The New Eugenics in Medicine

Lazarus, A. (2026, January 23).
Medpagetoday.com; 

‌A growing body of contemporary research and reporting exposes how old ideas can find new life when repurposed within modern systems of medicine, technology, and public policy. Over the last decade, several trends have converged:
  • The rise of polygenic scoring for embryos and adults;
  • Rapid growth in commercial direct-to-consumer genetic testing;
  • Artificial intelligence (AI)-driven "risk stratification" tools in healthcare and insurance;
  • The proliferation of biobanks disproportionately populated by individuals from privileged backgrounds; and
  • The reemergence of academic interest in "optimal reproduction," "biological improvement," and "population efficiency."
While these movements hold extraordinary possibilities for treating illness and ameliorating suffering, they also have the potential to be used to enhance certain traits and delete others -- ones that are simply disliked by those in power.

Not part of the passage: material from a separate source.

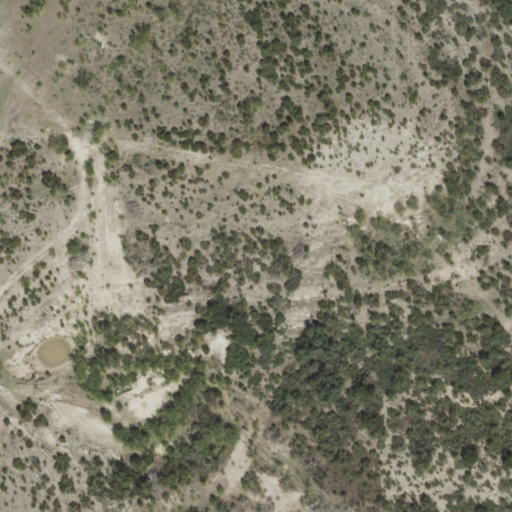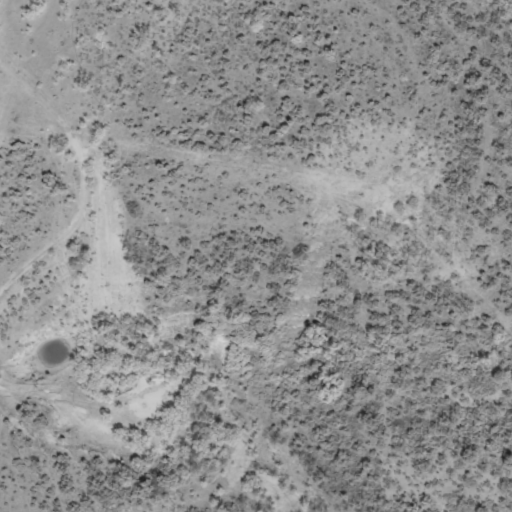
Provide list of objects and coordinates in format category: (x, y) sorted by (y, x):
road: (212, 170)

Individually, each development has scientific merit and, in many cases, real potential to prevent disease and improve care.

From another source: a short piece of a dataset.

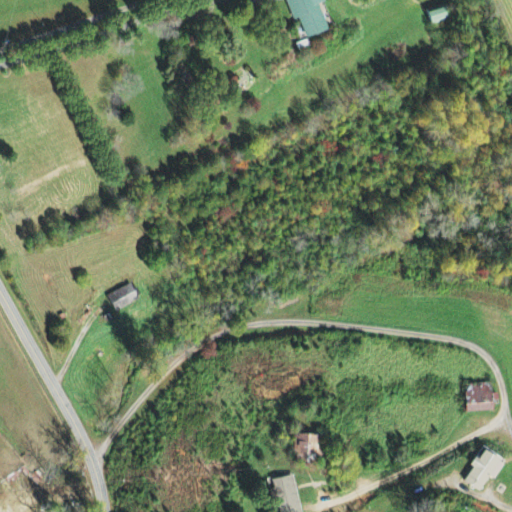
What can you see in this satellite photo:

Collectively, however, they raise questions that are both familiar and deeply unsettling.

Echoes of the Past

The U.S. and many other countries have long histories of medicalized discrimination under the banner of "improving the population." During the early and mid-20th century, physicians, judges, social workers, and university researchers pursued policies and practices -- sterilization, segregation, restrictive marriage laws, immigration exclusions -- rooted in the belief that some lives were more valuable than others. The rhetoric of the era portrayed these policies as scientific, progressive, and necessary for social order and the betterment of humanity. They provided Hitler with a distorted justification for his anti-Semitic beliefs, leading to efforts to exterminate the Jews and other marginalized ethnic minorities in Germany from 1933 to 1945.


Here are some thoughts:

Dr. Lazarus makes a compelling case that the greatest danger of "new eugenics" lies in its invisibility, embedded in algorithms, risk scores, and efficiency narratives rather than overt coercion, making it far harder to recognize or resist. His warning that systems rewarding predictive power can quietly marginalize the vulnerable is well-founded, though one might gently push back that conflating individual reproductive choice with state-coerced eugenics risks muddying an important moral distinction. Nonetheless, his closing challenge that a society's worth is measured by how fiercely it protects the vulnerable, not how efficiently it rewards the "fit," is a powerful and necessary reminder.